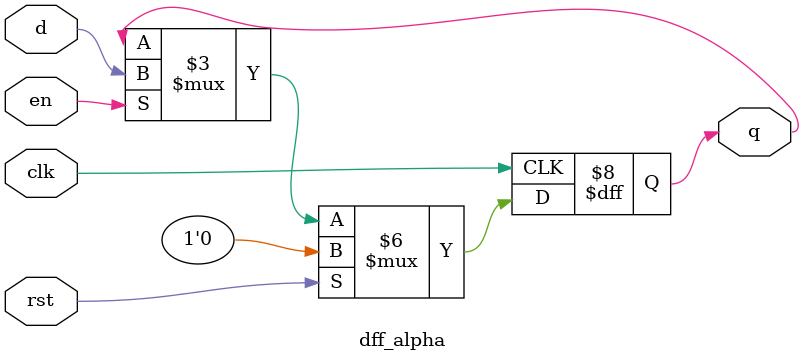
<source format=v>
/* 
    Negative triggered dff with synchronous hign active reset and hign active enable
*/ 
module dff_alpha (clk, rst, en, d, q);
    input clk, rst, en, d;
    output q;
    reg q;

    always @(negedge clk) begin
        if(rst) q <= 1'b0;
        else 
            if(en) q <= d;
            else q <= q;
    end
endmodule
</source>
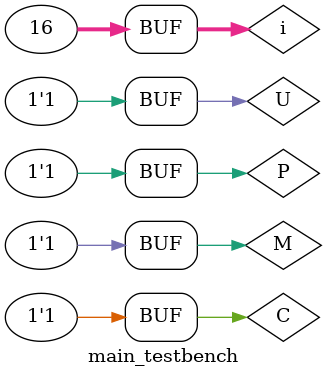
<source format=sv>
module main (HEX2, HEX1, HEX0, discounted, stolen, U, P, C, M);
	input logic U, P, C, M;
	output logic discounted, stolen;
	output logic [6:0] HEX2, HEX1, HEX0;
	
	// Nordstrom's returns
	returns r(.discounted, .stolen, .U, .P, .C, .M);
	
	// Fred's House of Useful Stuff returns
	display d(.HEX2, .HEX1, .HEX0, .U, .P, .C);
endmodule

module main_testbench();
	logic U, P, C, M;
	logic discounted, stolen;
	logic [6:0] HEX2, HEX1, HEX0;
	
	main dut (.HEX2, .HEX1, .HEX0, .discounted, .stolen, .U, .P, .C, .M);

	// try all combinations
	integer i;
	initial begin
		for (i=0; i < 16; i++) begin
			{U, P, C, M} = i; #10;
		end
	end
endmodule

</source>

What needs to be done: Extract exactly the lines between the line containing "try all combinations" and the end of the data, including both.

Response:
	// try all combinations
	integer i;
	initial begin
		for (i=0; i < 16; i++) begin
			{U, P, C, M} = i; #10;
		end
	end
endmodule

</source>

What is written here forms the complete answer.